Женин взгляд посуровел, на виске стала видна голубоватая венка.
– Это все?
– Нет.
– Что ещё?
–Я предлагаю тебе хорошую работу, шанс. Другая бы на твоём месте визжала бы от радости, а ты ерепенишься.
– Ага, и ноги бы тебе целовала, спаситель ты наш!
–Не ёрничай! – грубо сказал он и презрительно добавил: – Просто скажи, что ты ссышь выйти из зоны комфорта!
Это было уже слишком.
– Ну все!
Я вскочила. Пенная вода встревоженно всколыхнулась, шлёпнула меня по попе. Ноги враз заныли, куда, мол? Обмотавшись полотенцем, я вышла из ванной. Женя, спокойно наблюдавший за всеми моими движениями, пошёл следом за мной, встал в дверях. Я наскоро вытерлась и принялась натягивать на себя одежду.
– Куда ты собралась?
– К рабоче-крестьянскому народу.
– Ну и катись, – равнодушно бросил он и ушёл в свой кабинет, где щёлкнул мышью, надел наушники и принялся ожесточённо расстреливать зомби. Наверное, вместо зомби он представлял меня.
Я натянула шапку на мокрую голову, накинула куртку и, схватив рюкзак, бросилась вон.
Я спустилась на лифте, вышла со двора и влилась в стройную толпу жителей муравейника, которые тянулись в сторону метро. Свет от фонарей сделал всех "муравьев" одинаковыми. Одинаковая темная одежда, одинаково скрюченные ветром фигуры…
Сумрачные пятна лиц шарили глазами по белой земле, ноги коротко семенили по снегу – "муравьи" боялись упасть. Я тоже боялась упасть и стала коротко перебирать ногами, чтобы было удобнее идти по скользкому снегу.
Ближе к станции метро света стало больше, и он озарил бледные, одинаково хмурые и сосредоточенные лица.
У входа в подземку толпа выросла в несколько раз и, уже спускаясь вниз, мне пришлось замедлиться, чтобы не налететь на идущих впереди. В самом низу подземного перехода я остановилась, встав практически вплотную к спинам людей. Весь подземный переход был забит толпой. По бледно – желтым стенам прокатывалась дрожь от ползущего под землей железного змея, к которому мы все спешили. Людская пробка растянулась на добрые двести метров.
Терпеливо, молча и медленно наша колонна продвигалась вперед. Казалось, что шевелились только головы. И в этой странной тишине, наполненной только шорохами обуви и гулом катящегося внизу поезда, мне вдруг показалось, что все мы превратились в зомби.
Толпа давила. Было что-то угнетающее в этой людской пробке. Хотелось растолкать всех руками и пробиться вперед. В толпе индивидуальность становится в миллионы раз меньше. Ты становишься частью массы. Куском двуногого биологического существа.
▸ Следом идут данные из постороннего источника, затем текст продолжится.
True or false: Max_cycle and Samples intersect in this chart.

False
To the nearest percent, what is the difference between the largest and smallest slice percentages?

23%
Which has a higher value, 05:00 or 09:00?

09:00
Вдруг чей – то густой и вкусный голос неожиданно и весело запел: «По полям, по полям синий трактор едет к нам!»…
Зомби очнулись, принялись вертеть головами, чтобы увидеть певца. В эту же секунду лохматый высокий парень, шедший передо мной, испуганно дернул головой и иступлено закричал:
– Заткнись, заткнись, заткни-ись!
Толпа шарахнулась в стороны от него, врезалась в бледные стены. Меня сдавило между двумя женщинами. От давки из легких принудительно вырвался воздух и обратно заходить не захотел. Где-то позади отчаянно заверещала чья-то собачка. Песня оборвалась и исполнявший ее, невидимый мне человек, извиняющимся тоном сказал:
– Извини, братан. Нечаянно вырвалось, ребенок по сто раз на дню смотрит.
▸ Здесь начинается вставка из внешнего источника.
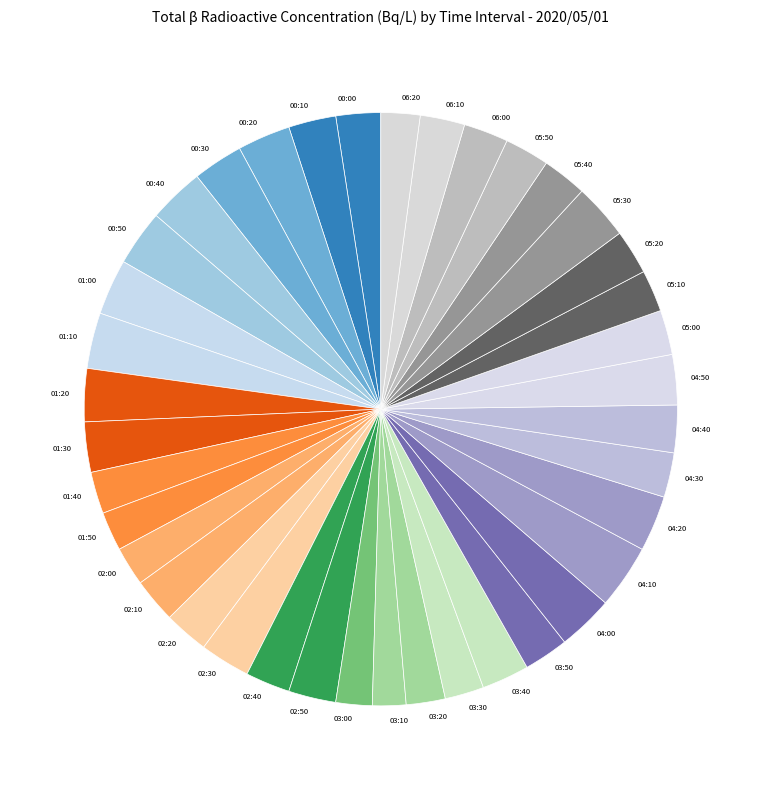

The 05:30 slice represents 3% of the pie. True or false?

True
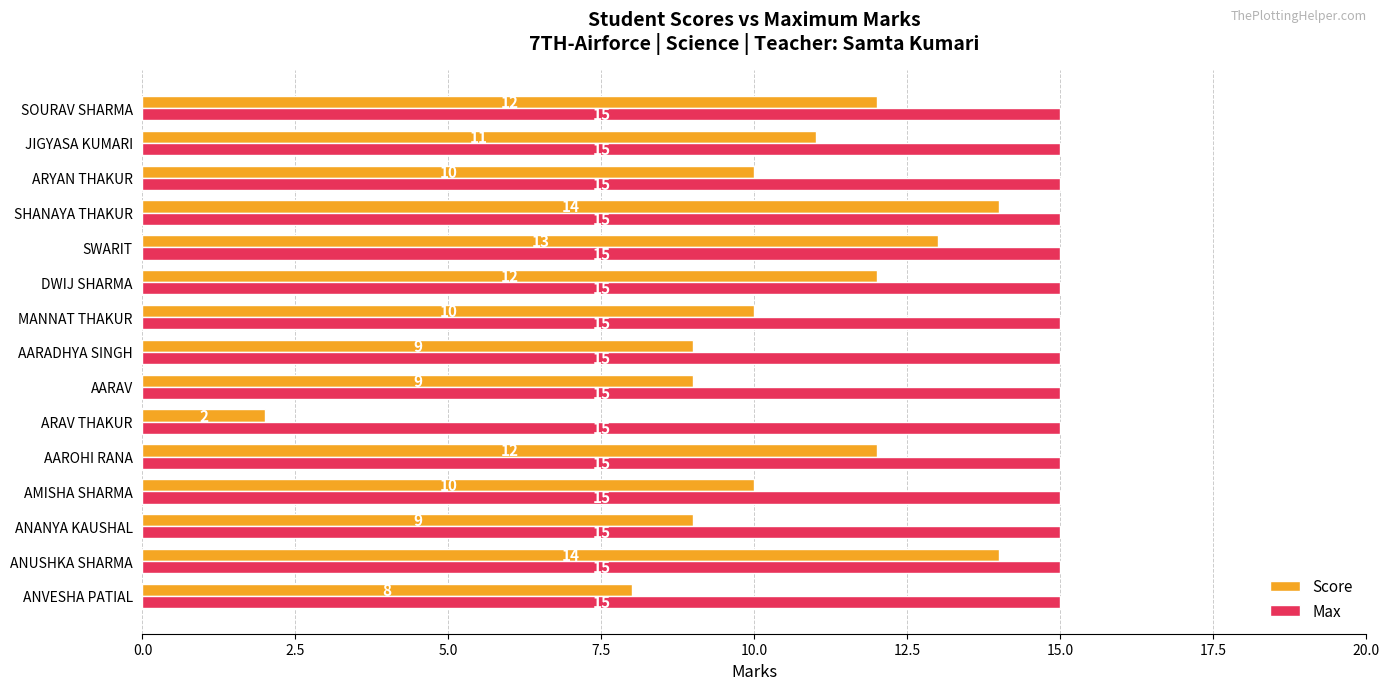

Where is Score nearest to the value 8?

ANVESHA PATIAL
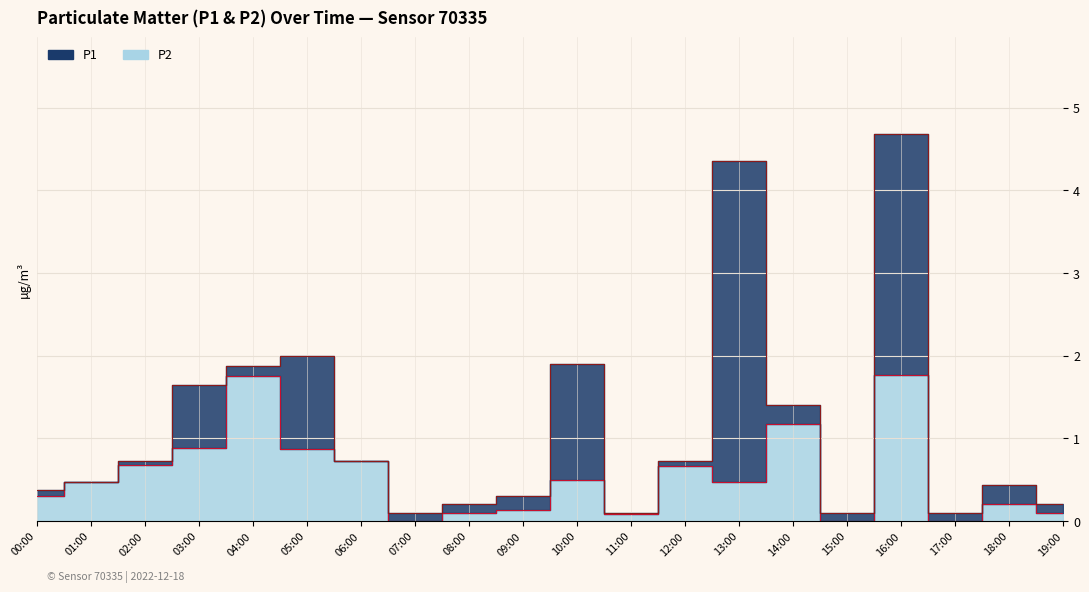

Where is P2 line nearest to the value 0?

07:00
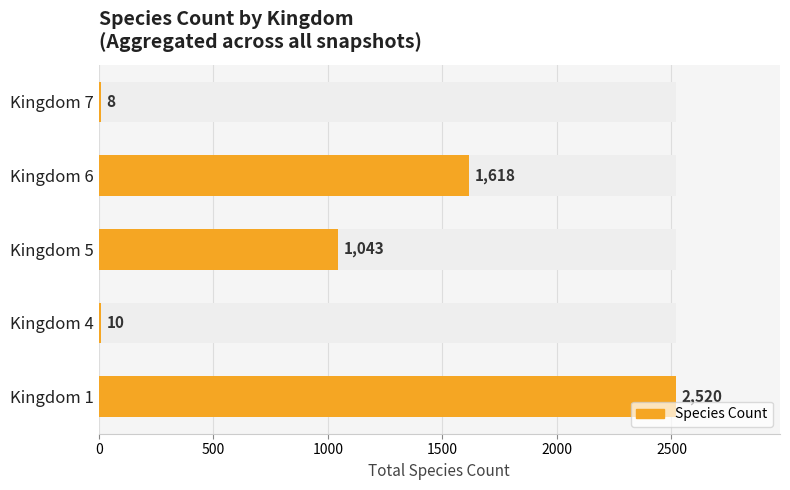

What is the smallest value displayed?

8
Лохматый схватился за голову.
– Заткни-и-ись!
Кто-то испуганно крикнул:
– У него истерика.
Кто-то недовольно ответил:
– Кому сейчас легко.
Кто-то тоскливо пробормотал:
– Да-а, недолго тут чокнуться.
Дышать мне стало совсем тяжело, и я заработала локтями и ногами, чтобы быстрее вырваться из угнетающей толпы. Затем бросилась вперёд к спасительной лестнице. Позади орал лохматый, бесчисленные жители района обегали его.
Как они тут живут? Неудивительно, что с ума сходят.
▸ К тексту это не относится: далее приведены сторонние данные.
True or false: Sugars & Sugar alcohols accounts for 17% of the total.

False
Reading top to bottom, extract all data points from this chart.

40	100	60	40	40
Нырнув в вагон поезда, я села у выхода и тупо уставилась на двух серых мигрантов, с глазами уставшими, как сама старость. Работяги.
Я, в общем – то, не была против новой работы. Но почему Женя не выбрал для разговора более удачное время? Почему – вечер пятницы? Когда я уставшая как черт? Когда мне всего лишь хотелось ванной и объятий?